Task objective
Your reply should be the whole listing, copied exactly, with the pictures left out.
═══ Stored data ═══
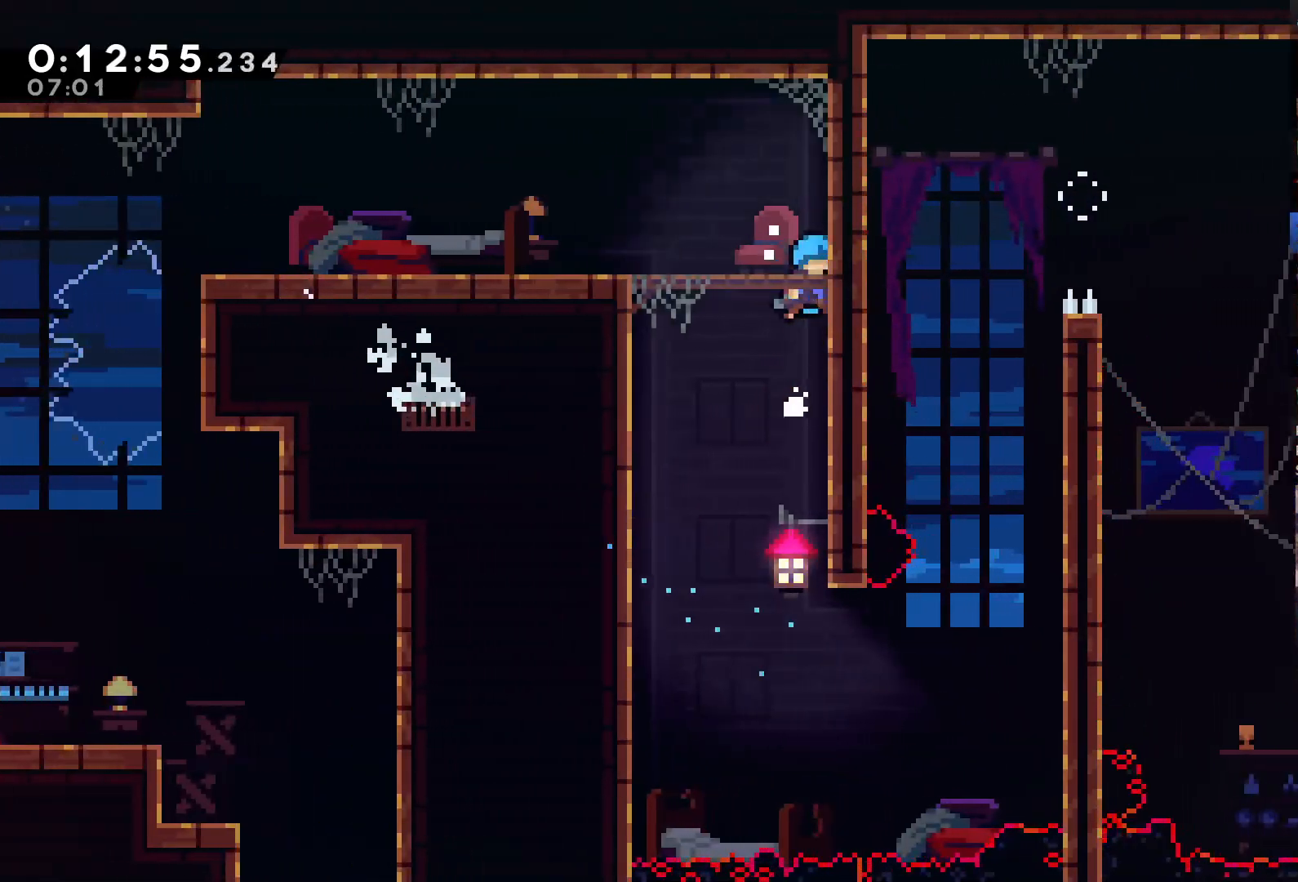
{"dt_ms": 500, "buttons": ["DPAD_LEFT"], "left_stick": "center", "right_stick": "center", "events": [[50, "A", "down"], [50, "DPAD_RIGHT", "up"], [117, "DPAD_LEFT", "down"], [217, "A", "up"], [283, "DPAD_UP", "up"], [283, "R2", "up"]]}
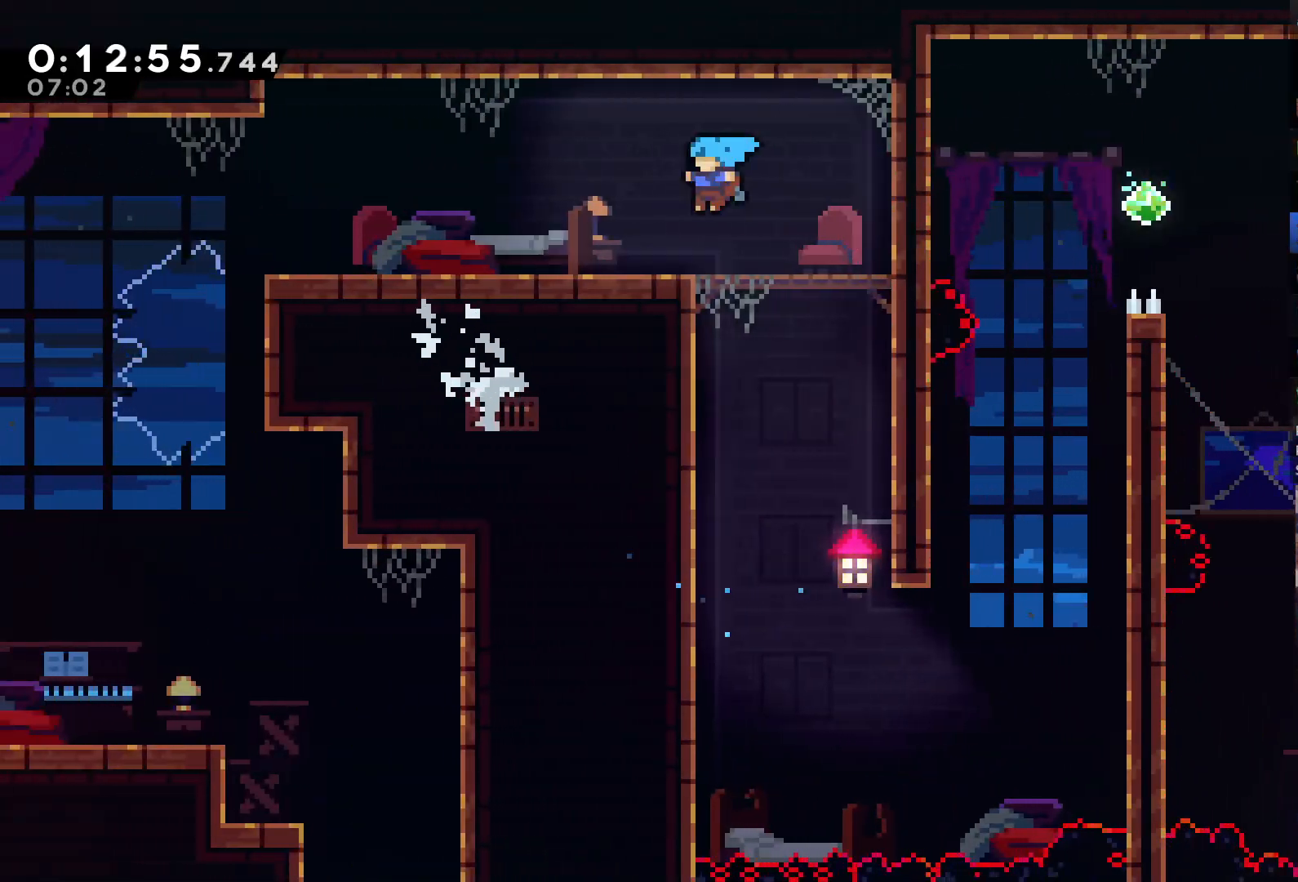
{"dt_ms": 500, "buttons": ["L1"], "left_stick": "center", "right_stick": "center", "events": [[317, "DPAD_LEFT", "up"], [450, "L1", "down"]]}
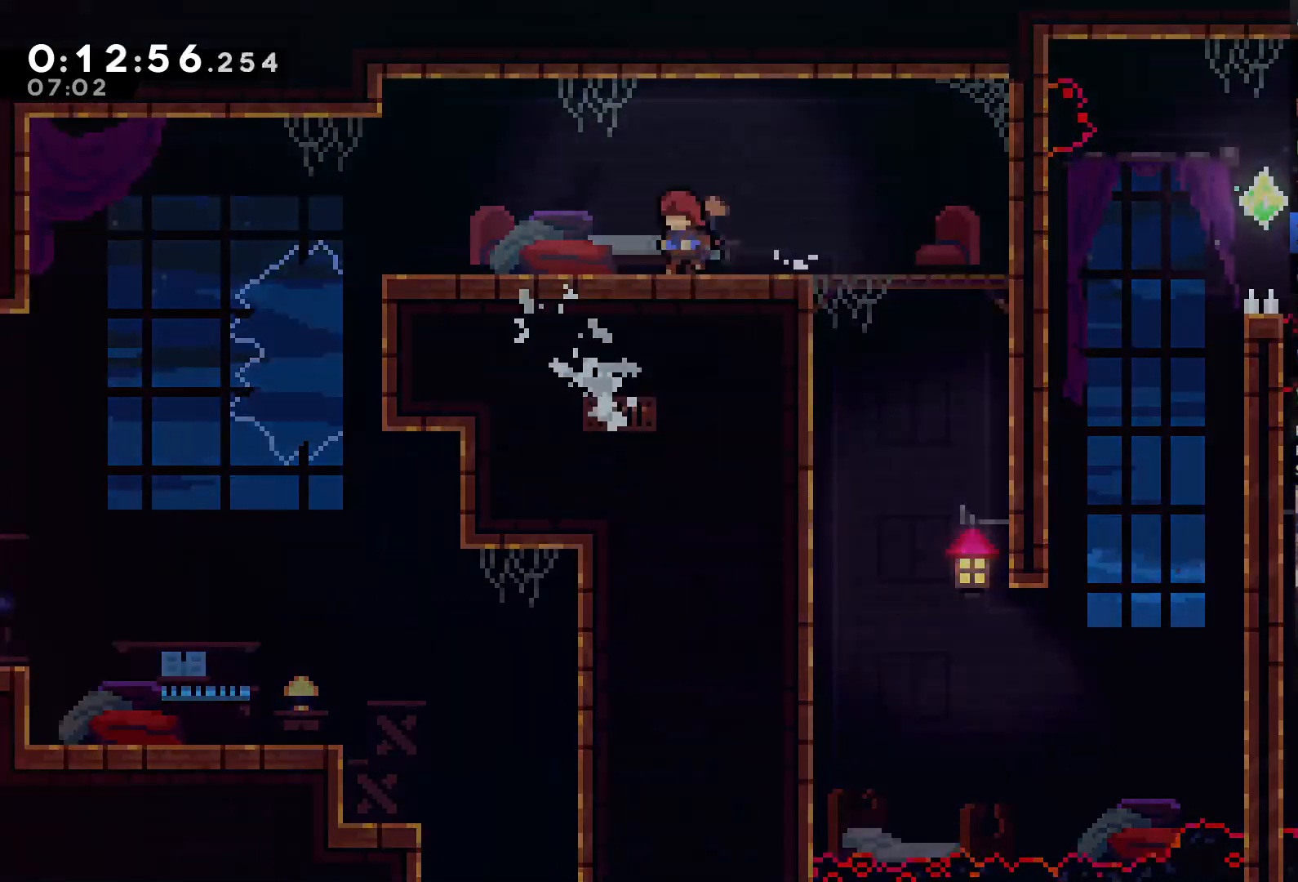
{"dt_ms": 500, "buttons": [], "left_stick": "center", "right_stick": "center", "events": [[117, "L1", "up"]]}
═══
Exercise answer
{"dt_ms": 500, "buttons": ["DPAD_LEFT"], "left_stick": "center", "right_stick": "center", "events": [[50, "A", "down"], [50, "DPAD_RIGHT", "up"], [117, "DPAD_LEFT", "down"], [217, "A", "up"], [283, "DPAD_UP", "up"], [283, "R2", "up"]]}
{"dt_ms": 500, "buttons": ["L1"], "left_stick": "center", "right_stick": "center", "events": [[317, "DPAD_LEFT", "up"], [450, "L1", "down"]]}
{"dt_ms": 500, "buttons": [], "left_stick": "center", "right_stick": "center", "events": [[117, "L1", "up"]]}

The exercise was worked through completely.